Basically, all I’m saying in so many words is that we all need to lighten up. Most of us have quite a bit of sex before we’re twenty-five or so, and most of us are incapable of feeling the depth and breadth of true love before that young age. That’s no reason to stifle your sexual potential. Sometimes sex is just fun. It’s just about the most fun you can have — if you let it be. There’s no guilt or shame in that. If your god is really so opposed to that, what the hell kind of god is he, anyway? When you do fall in love, it’s better. You care more so you pay more attention and learn more and practice more. And then I realize there are those people who have sex in order to have children.
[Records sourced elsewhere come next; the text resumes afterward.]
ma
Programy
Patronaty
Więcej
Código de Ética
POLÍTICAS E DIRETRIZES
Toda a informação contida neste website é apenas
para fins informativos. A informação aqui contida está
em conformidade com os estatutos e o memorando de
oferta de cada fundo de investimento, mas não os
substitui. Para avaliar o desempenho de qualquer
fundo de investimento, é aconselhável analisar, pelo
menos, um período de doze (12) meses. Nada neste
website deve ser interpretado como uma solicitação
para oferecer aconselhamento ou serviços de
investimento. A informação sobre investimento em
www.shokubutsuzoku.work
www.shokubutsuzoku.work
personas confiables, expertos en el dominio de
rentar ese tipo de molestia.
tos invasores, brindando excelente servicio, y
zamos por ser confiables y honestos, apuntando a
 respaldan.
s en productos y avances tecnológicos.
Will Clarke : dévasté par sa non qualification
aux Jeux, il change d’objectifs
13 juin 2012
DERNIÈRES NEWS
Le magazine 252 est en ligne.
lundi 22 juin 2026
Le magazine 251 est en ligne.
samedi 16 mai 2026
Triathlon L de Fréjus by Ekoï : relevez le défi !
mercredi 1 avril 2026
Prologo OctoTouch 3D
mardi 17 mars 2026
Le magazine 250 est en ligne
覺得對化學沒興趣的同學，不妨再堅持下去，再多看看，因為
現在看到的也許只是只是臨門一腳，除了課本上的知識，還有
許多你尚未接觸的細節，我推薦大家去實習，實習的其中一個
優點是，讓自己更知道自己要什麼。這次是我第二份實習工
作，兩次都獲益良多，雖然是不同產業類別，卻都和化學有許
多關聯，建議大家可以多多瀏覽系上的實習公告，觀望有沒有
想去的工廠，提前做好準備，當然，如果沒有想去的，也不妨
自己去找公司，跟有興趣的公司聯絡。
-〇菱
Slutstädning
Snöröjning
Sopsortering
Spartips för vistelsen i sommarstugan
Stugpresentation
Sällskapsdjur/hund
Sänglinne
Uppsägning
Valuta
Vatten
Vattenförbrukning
I’m not going to say anything is wrong with that, either. I’m just saying that it’s not all it’s cracked up to be. There are too many people fighting for a little space on this earth already, and a lot of them are messed up emotionally because their parents are assholes. That’s just something to consider, too. All in all, when someone wants to try to make something evil and dirty out of your sexual organs and how you use them, think of Fat Mike from NOFX. In response to two women who criticized his support of pornography, he sang, “I think they need a good hard fuck, ’cause she may be off her back, but she needs to get off ours.”